-- start of Source material --

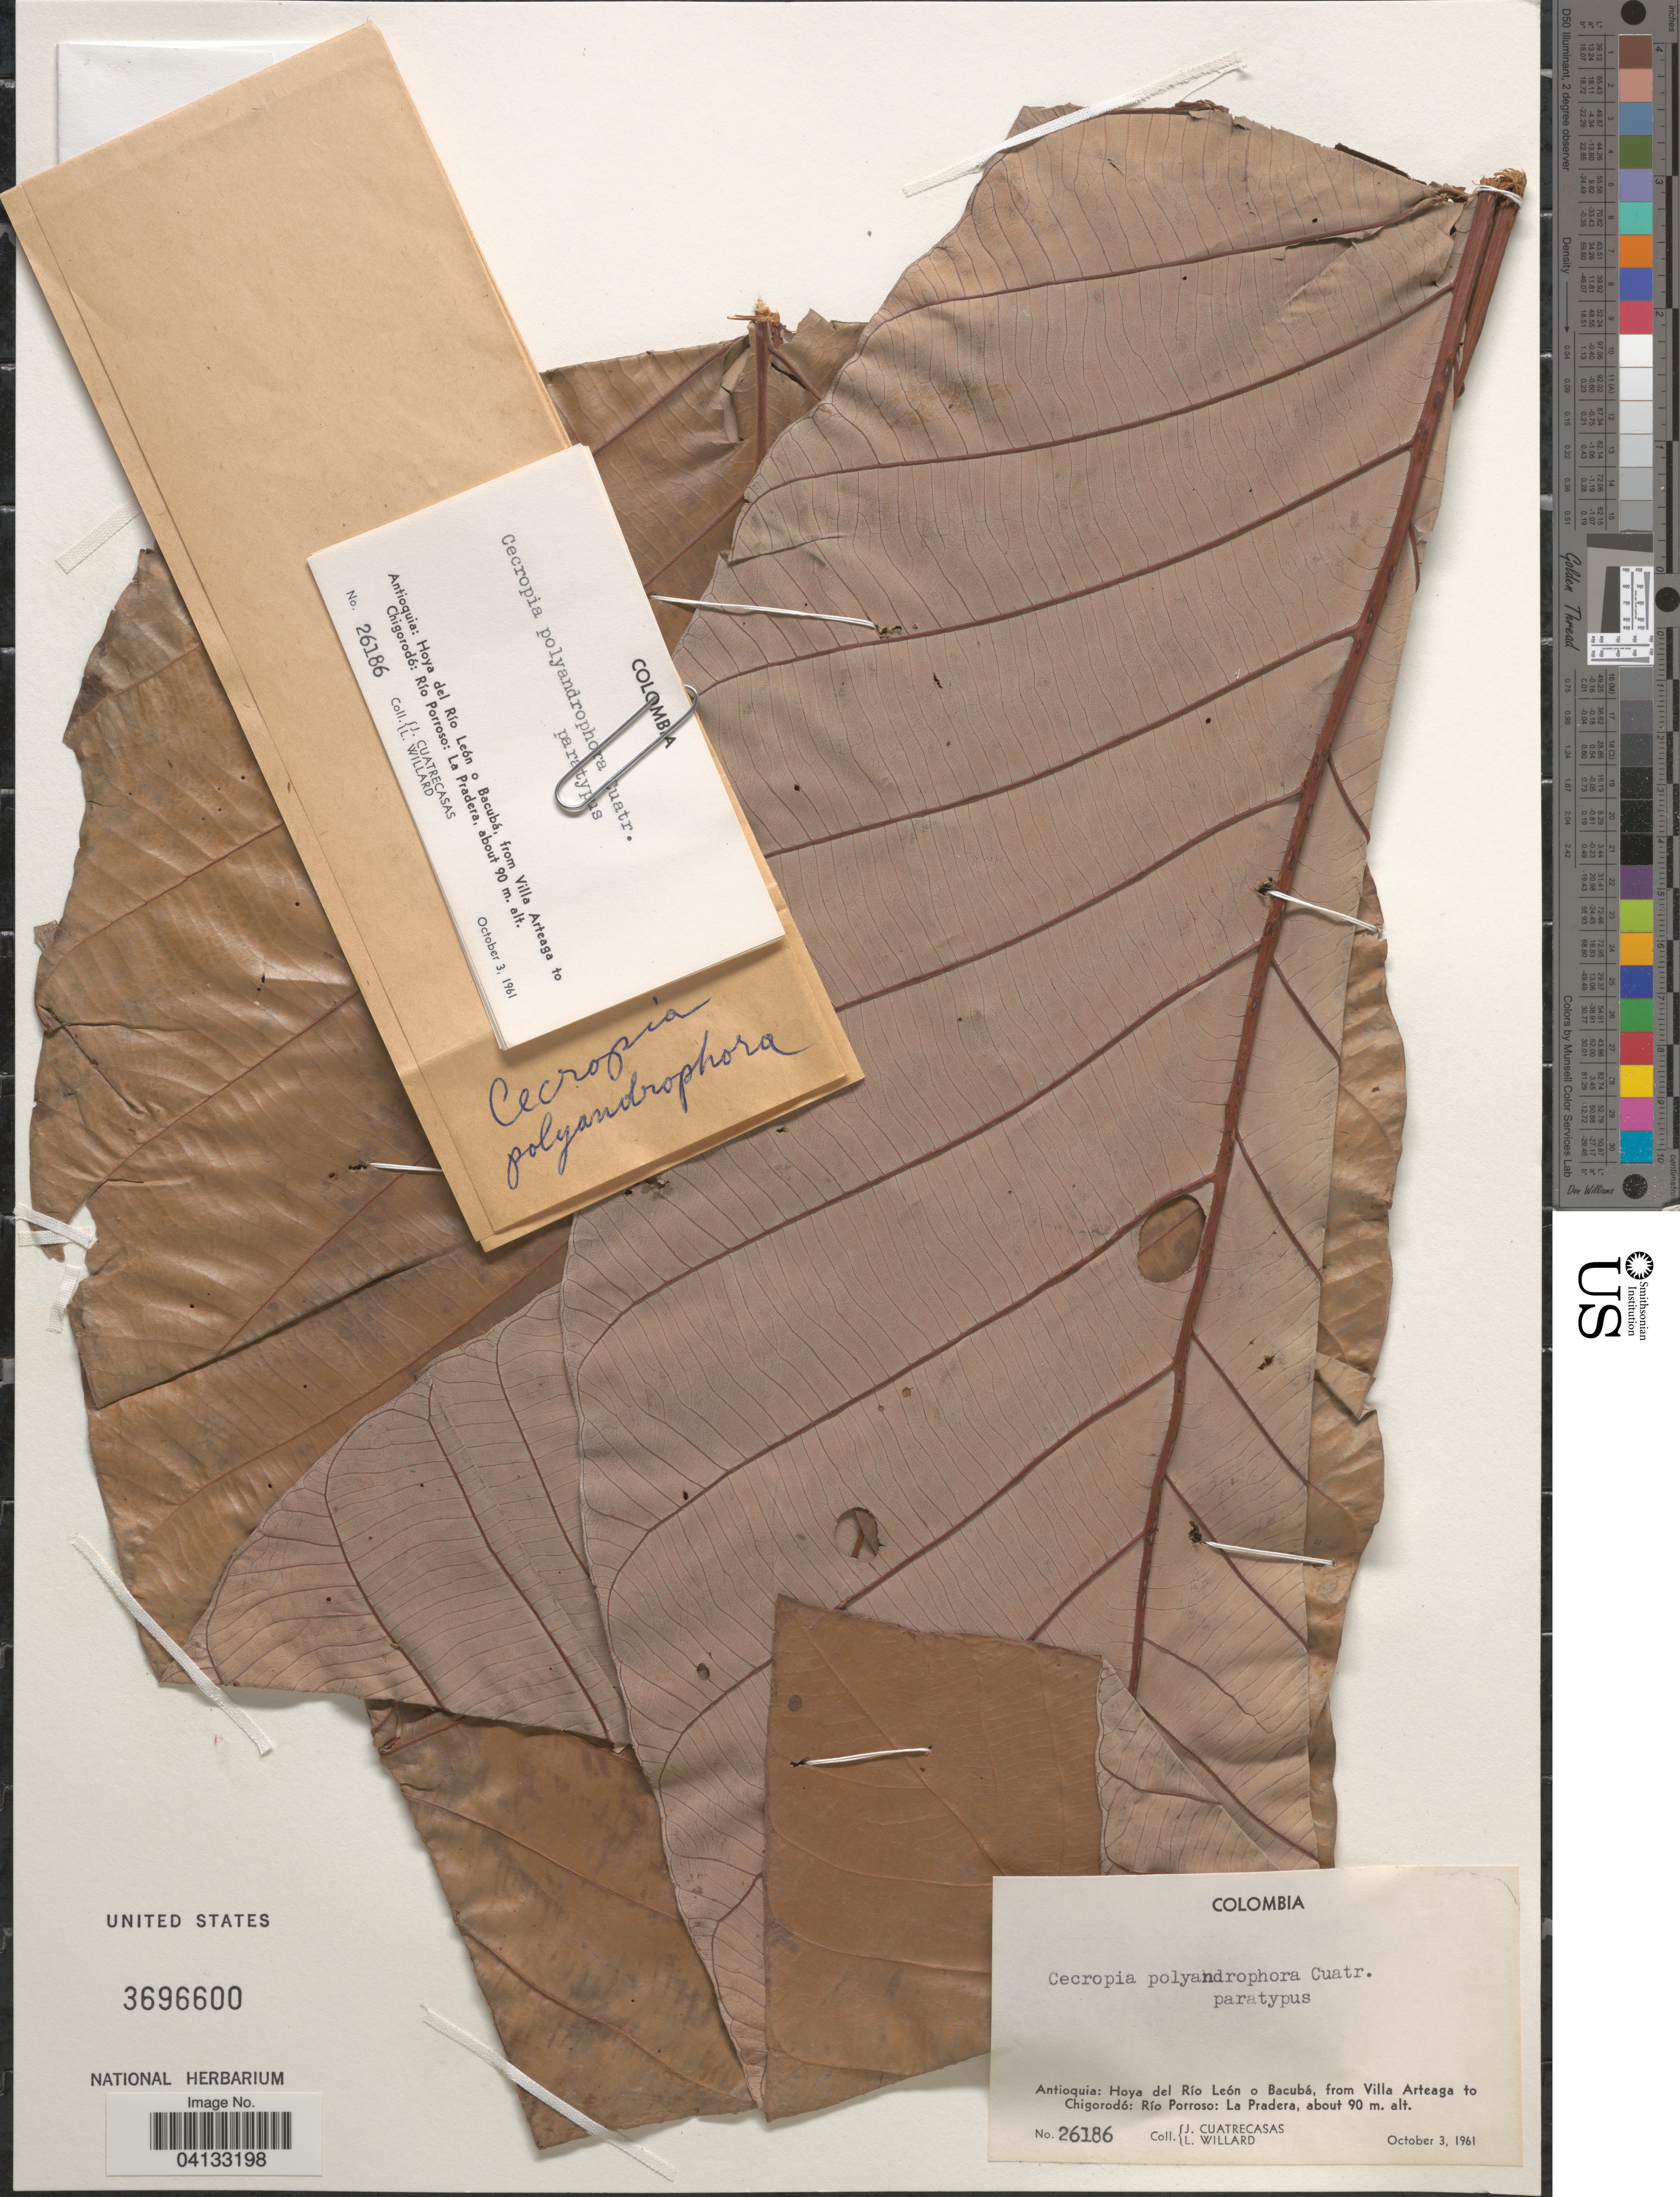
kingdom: Plantae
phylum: Tracheophyta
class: Magnoliopsida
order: Rosales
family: Urticaceae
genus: Cecropia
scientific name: Cecropia polyandrophora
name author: Cuatrec.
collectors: J. Cuatrecasas & L. Willard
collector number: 26186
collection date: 1961-10-03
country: Colombia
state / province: Antioquia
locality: Hoya del Río León o Bacubá, from Villa Arteaga to Chigorodó: Río Porroso: La Pradera.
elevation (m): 90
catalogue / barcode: US 3696600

-- end of Source material --

Goal:
Please convert the lines of the rows above into a JSON list of strings, one string per line. Skip blank lines and leave out the pictures.

In response:
[
  "kingdom: Plantae",
  "phylum: Tracheophyta",
  "class: Magnoliopsida",
  "order: Rosales",
  "family: Urticaceae",
  "genus: Cecropia",
  "scientific name: Cecropia polyandrophora",
  "name author: Cuatrec.",
  "collectors: J. Cuatrecasas & L. Willard",
  "collector number: 26186",
  "collection date: 1961-10-03",
  "country: Colombia",
  "state / province: Antioquia",
  "locality: Hoya del Río León o Bacubá, from Villa Arteaga to Chigorodó: Río Porroso: La Pradera.",
  "elevation (m): 90",
  "catalogue / barcode: US 3696600"
]